# Consegna:
Nel brano sulla Coppa d'Africa 2006, quale squadra viene indicata come piccola eccezione nelle ultime competizioni, e da chi fu eliminata?

# Brano:
14 febbraio 2006

[spillo finale CAN 2006] Egitto campione

Chiusi i battenti anche per quest'anno. Nonostante abbia ammirato la gentilezza degli egiziani (polizia esclusa, specie quella negli stadi, specie nei confronti dei giornalisti) la trasferta all'ombra delle piramidi mi lascia un po' perplesso, per motivi diversi : il calcio africano fa passi avanti, indubitabili, ma la Coppa, secondo tanti commentatori, quest'anno ha deluso. Francamente sono rimasto più deluso, dal punto di vista tecnico, ma non solo, dall'Europeo portoghese o dall'ultimo Mondiale. Anzi, proprio in queste ultime competizioni si è registrato un deciso passo indietro del gioco. Formazioni ultraspeculative che avanzavano e tutte le altre a proporre davvero poco, con piccole eccezioni (tra queste mi viene in mente il team USA di Bruce Arena - eliminato dalla Germania in un match dove gli Dei del Calcio erano decisamente altrove -, che però gode di benefici logistici ed economici che altri non si possono permettere).
In Africa, non mi pare sia andata così. Purtroppo, e qui vivo un'altra dose di desolazione, alla fine ha vinto una squadra che non rimarrà nella storia, però se si sbircia oltre la superficie qualcosa di interessante rimane, come ho scritto nel mio articolo da Alessandria che ho pubblicato giorni fa.

(Testi sorgente di documenti formattati)

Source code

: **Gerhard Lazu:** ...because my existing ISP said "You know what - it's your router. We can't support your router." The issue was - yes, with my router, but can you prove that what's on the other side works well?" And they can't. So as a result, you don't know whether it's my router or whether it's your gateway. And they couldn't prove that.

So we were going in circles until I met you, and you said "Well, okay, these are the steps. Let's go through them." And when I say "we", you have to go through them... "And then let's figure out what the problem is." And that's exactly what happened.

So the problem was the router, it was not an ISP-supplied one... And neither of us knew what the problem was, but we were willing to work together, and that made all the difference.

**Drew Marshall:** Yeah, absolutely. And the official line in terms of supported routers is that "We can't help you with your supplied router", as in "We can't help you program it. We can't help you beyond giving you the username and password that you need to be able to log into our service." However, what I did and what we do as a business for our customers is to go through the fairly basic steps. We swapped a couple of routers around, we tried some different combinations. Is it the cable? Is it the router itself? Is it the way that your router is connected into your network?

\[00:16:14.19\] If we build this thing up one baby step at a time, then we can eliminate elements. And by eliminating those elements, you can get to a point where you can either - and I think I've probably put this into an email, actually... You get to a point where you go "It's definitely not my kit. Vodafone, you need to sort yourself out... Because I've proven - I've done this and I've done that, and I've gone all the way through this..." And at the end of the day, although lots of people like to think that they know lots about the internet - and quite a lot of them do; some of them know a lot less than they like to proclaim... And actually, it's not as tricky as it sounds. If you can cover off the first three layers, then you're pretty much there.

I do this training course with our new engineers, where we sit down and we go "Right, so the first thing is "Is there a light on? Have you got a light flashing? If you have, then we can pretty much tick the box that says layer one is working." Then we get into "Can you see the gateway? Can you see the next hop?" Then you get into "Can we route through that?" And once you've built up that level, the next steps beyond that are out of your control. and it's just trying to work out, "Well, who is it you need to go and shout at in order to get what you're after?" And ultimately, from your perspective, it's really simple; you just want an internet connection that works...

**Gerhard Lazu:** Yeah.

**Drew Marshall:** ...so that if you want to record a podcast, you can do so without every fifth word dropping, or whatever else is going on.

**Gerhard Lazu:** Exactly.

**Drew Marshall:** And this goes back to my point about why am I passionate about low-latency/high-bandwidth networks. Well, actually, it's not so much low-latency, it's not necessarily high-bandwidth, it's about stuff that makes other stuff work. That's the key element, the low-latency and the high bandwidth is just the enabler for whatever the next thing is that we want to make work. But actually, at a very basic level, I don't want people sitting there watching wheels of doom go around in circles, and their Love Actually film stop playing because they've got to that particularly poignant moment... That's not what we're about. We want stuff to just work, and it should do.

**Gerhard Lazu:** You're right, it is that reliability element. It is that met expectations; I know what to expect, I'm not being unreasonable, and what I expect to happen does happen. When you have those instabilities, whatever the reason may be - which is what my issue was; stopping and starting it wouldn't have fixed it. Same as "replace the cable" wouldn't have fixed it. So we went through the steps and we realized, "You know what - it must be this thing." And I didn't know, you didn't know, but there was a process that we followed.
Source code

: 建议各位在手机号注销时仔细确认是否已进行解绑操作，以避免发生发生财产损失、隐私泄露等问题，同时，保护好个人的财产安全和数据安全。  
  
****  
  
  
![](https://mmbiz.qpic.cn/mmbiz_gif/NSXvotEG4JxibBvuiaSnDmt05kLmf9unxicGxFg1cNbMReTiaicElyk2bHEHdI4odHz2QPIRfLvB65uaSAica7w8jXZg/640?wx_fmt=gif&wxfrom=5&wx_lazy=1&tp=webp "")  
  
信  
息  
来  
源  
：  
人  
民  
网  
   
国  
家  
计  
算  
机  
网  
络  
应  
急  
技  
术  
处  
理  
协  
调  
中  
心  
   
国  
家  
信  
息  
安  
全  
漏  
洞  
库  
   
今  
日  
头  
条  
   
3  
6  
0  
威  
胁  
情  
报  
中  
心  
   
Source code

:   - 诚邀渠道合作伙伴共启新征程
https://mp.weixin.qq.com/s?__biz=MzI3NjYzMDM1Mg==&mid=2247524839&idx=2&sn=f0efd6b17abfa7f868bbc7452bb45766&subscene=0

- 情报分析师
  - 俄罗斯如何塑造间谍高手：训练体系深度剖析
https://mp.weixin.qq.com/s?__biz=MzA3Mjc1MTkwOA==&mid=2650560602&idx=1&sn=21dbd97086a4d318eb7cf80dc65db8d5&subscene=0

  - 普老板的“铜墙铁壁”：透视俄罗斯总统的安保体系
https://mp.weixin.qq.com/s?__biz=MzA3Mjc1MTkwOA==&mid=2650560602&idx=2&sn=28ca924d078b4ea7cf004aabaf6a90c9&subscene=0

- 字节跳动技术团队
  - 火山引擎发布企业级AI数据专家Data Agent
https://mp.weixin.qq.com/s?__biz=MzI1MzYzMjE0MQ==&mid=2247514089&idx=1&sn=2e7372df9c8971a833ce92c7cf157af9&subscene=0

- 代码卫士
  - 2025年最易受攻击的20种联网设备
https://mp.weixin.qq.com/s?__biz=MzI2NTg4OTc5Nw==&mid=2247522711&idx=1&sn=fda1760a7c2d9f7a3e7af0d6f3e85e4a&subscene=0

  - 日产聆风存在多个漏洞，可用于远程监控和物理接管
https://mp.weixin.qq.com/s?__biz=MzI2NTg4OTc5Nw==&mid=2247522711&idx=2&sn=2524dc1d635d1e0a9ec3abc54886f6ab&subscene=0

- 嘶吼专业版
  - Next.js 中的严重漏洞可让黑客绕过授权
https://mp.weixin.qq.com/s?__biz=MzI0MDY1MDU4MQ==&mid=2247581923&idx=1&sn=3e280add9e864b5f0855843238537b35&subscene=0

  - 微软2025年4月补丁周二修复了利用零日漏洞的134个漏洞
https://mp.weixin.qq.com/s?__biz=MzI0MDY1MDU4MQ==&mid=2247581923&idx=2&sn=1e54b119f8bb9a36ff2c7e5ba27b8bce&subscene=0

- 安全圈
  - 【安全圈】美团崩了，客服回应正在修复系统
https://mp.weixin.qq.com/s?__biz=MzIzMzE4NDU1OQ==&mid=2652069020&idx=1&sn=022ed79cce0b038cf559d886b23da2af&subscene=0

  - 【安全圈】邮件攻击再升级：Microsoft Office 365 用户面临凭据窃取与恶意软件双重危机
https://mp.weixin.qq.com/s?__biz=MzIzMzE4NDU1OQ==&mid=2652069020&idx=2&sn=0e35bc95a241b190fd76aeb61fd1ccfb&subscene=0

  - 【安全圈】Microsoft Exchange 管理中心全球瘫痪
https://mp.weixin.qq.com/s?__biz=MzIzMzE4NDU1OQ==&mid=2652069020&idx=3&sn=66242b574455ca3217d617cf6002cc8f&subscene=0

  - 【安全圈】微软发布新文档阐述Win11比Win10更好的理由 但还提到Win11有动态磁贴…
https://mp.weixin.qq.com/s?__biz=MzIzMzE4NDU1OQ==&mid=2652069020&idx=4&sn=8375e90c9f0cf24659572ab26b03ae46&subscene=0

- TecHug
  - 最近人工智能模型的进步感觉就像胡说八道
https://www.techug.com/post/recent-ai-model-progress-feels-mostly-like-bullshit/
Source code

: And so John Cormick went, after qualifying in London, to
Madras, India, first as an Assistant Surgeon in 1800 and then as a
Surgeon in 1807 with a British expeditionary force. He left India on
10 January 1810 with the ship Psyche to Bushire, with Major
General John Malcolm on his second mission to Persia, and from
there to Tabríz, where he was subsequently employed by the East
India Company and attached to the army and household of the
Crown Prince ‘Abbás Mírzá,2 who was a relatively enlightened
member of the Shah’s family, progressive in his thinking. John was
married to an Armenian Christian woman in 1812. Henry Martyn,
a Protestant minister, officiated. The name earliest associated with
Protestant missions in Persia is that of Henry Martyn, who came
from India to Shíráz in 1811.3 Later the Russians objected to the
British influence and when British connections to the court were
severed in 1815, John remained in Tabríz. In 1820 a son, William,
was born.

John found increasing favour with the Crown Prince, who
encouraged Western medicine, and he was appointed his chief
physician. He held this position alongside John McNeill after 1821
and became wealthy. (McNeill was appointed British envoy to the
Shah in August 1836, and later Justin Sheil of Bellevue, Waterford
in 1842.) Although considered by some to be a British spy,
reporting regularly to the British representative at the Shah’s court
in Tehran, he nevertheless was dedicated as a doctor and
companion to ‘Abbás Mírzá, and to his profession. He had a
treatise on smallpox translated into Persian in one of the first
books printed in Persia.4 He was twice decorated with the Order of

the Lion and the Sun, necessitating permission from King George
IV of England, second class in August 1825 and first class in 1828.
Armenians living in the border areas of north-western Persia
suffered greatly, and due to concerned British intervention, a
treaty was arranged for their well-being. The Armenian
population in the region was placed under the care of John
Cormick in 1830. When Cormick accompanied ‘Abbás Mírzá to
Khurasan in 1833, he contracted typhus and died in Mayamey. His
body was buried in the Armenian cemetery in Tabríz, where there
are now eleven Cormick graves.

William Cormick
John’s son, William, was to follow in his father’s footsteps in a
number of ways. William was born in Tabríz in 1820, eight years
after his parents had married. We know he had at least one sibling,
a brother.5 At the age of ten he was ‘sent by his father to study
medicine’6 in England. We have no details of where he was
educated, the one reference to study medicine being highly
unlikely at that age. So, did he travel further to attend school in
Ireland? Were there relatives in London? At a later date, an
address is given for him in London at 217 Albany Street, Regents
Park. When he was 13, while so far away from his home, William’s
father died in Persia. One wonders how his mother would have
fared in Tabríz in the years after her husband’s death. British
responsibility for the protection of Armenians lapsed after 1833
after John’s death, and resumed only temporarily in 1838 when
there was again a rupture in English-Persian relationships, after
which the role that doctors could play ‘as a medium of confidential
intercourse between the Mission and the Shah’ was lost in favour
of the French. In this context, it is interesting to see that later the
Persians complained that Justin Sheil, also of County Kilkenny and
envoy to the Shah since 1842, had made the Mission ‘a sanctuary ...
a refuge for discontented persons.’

# Risultato:
Il team USA di Bruce Arena, eliminato dalla Germania.